Situado no campus de Ciências Agrárias da Univasf, o viveiro abriga hoje cerca de 600 papagaios. Muitos deles oriundos de apreensões do IBAMA, trazidos do Recife e de outras regiões do Nordeste. A equipe que integra o projeto se encarrega de receber as aves, fazer avaliação do estado de saúde dos animais e em seguida, começar o processo de recuperação. À medida em que estão preparados, os papagaios são liberados.

“Hoje temos muitos deles que já estão na fase de voar, já criaram musculatura para poder fazer estes primeiros vôos na natureza. A ideia é que alguns fossem liberados entre os meses de março e abril, no entanto o período da seca fez com que adiássemos esta operação. Isso porque não adianta soltar o animal e ele não ter o alimento disponível na natureza”, destaca Machado.

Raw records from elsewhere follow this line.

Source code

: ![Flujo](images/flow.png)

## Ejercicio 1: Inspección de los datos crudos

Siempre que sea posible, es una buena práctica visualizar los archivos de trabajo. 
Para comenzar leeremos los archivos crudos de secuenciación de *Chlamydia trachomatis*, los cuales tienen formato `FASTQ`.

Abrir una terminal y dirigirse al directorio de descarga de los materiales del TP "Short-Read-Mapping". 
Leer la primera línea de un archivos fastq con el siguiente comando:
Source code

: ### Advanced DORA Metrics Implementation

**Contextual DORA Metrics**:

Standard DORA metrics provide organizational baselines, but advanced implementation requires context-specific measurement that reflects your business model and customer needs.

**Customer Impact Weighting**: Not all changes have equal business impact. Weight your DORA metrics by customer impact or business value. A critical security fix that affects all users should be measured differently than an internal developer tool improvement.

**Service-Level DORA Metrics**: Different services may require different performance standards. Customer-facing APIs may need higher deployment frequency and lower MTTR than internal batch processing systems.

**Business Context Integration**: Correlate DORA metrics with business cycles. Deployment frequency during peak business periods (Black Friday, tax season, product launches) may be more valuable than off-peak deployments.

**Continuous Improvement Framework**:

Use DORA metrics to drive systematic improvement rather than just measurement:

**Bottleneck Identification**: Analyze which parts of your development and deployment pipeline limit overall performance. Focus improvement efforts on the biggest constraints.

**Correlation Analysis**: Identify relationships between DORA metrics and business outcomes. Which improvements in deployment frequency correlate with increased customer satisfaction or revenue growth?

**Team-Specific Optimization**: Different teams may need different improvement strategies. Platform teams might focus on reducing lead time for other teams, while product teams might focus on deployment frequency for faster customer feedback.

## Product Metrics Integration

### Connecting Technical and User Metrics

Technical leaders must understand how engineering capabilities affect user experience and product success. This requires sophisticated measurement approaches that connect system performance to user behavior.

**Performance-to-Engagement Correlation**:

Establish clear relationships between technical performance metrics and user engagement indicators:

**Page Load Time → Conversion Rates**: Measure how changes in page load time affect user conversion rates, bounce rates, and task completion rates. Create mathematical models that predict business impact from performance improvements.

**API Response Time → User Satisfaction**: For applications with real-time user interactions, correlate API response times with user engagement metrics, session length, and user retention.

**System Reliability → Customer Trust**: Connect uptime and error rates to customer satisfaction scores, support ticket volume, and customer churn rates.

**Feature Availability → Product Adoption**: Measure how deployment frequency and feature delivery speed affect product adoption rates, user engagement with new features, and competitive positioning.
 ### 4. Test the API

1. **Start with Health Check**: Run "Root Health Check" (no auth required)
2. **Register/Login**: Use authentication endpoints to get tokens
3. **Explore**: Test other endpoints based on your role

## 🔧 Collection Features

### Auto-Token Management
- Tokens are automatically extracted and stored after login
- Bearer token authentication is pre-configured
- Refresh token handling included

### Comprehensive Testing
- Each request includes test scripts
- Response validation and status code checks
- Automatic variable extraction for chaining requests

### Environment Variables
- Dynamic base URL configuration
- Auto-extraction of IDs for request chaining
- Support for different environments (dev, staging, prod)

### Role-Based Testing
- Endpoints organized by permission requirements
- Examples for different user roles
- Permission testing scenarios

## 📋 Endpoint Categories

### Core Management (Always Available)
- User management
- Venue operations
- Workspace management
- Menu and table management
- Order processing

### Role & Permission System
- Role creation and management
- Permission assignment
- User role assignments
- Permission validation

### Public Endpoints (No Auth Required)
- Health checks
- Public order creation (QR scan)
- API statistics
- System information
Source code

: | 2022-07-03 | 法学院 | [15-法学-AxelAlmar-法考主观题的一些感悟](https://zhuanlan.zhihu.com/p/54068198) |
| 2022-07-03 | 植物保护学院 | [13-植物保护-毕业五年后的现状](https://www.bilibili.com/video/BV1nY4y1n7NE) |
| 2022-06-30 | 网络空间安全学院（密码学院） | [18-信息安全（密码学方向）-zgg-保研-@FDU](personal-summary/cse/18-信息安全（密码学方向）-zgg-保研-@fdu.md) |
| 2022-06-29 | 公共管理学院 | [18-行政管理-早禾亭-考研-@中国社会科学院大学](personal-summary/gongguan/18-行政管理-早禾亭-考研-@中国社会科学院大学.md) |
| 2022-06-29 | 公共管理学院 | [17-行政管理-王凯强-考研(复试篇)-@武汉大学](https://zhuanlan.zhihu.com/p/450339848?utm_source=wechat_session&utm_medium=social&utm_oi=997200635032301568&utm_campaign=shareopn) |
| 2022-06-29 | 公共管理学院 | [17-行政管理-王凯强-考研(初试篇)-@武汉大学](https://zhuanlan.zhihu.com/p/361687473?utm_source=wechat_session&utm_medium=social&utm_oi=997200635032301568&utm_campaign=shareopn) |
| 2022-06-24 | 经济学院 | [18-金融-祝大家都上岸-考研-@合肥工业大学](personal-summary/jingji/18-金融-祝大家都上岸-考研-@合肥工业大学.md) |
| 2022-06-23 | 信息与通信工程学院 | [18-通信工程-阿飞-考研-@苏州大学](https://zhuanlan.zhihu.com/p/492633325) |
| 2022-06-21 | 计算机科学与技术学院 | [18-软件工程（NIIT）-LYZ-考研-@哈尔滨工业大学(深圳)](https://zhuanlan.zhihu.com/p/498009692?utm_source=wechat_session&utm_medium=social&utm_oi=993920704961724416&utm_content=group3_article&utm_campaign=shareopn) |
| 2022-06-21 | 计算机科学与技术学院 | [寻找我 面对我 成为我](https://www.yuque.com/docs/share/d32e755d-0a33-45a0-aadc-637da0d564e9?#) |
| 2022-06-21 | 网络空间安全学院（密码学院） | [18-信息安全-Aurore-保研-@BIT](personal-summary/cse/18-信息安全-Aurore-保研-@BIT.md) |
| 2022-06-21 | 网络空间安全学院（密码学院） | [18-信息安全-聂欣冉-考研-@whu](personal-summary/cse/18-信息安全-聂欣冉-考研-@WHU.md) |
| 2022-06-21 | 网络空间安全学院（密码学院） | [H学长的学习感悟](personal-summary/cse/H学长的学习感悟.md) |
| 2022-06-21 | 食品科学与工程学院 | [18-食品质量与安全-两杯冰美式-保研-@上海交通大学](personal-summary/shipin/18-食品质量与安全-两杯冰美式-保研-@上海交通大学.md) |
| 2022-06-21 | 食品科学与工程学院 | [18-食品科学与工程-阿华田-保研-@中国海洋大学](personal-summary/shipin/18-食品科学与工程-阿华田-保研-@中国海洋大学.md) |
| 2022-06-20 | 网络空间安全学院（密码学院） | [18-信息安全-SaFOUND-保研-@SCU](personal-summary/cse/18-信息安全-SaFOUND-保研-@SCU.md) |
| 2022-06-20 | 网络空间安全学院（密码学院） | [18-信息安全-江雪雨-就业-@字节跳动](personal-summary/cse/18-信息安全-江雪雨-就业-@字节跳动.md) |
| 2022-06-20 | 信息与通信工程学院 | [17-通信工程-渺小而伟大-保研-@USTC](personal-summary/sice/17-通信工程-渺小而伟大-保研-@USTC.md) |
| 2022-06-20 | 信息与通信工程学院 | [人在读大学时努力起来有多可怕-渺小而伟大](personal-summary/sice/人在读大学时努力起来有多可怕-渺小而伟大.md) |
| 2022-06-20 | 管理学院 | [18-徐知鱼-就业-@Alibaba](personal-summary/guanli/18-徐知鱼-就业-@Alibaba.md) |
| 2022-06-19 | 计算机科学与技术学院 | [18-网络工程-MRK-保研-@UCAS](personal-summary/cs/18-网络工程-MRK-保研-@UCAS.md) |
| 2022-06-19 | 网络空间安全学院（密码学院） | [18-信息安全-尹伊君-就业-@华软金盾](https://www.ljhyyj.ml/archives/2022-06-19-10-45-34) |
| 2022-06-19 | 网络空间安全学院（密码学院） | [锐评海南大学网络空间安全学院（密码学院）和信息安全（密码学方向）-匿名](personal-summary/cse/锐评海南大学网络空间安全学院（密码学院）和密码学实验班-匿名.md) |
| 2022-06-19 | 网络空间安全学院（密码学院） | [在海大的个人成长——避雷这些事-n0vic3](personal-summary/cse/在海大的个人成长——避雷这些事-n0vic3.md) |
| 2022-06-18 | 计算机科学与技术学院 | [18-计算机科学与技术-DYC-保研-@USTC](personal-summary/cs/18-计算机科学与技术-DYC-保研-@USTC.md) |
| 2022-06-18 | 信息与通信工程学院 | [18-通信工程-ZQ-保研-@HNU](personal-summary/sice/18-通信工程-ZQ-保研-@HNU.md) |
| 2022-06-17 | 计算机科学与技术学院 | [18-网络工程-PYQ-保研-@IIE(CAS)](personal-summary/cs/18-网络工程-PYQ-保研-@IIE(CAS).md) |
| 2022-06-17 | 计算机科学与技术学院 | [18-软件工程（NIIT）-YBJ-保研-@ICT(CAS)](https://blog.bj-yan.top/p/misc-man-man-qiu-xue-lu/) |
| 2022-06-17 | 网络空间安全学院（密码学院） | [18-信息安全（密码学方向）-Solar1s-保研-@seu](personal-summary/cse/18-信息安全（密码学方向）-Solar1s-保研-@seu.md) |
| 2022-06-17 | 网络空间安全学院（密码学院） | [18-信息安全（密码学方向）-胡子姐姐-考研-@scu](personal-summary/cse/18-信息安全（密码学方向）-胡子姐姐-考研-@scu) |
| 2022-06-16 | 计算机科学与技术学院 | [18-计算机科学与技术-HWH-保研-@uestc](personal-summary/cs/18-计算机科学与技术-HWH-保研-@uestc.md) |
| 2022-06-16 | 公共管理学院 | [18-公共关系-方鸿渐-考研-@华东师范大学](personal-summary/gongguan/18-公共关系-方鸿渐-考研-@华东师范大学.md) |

A previsão é de que a primeira soltura possa acontecer em meados de novembro. O processo é contínuo. Dentro desse contexto, 04 ornitólogos desenvolvem um mapeamento da área onde os animais serão soltos.

Sobre o Cemafauna – O Centro de Conservação e Manejo da Fauna de Caatinga trabalha com pesquisadores, professores e alunos da Univasf, em parceria com outras instituições. A proposta é estudar e monitorar a fauna silvestre. Na sua estrutura, possui um Núcleo de Ecologia Molecular para analisar a genética dos animais. É considerado o centro mais avançado em tecnologia no país.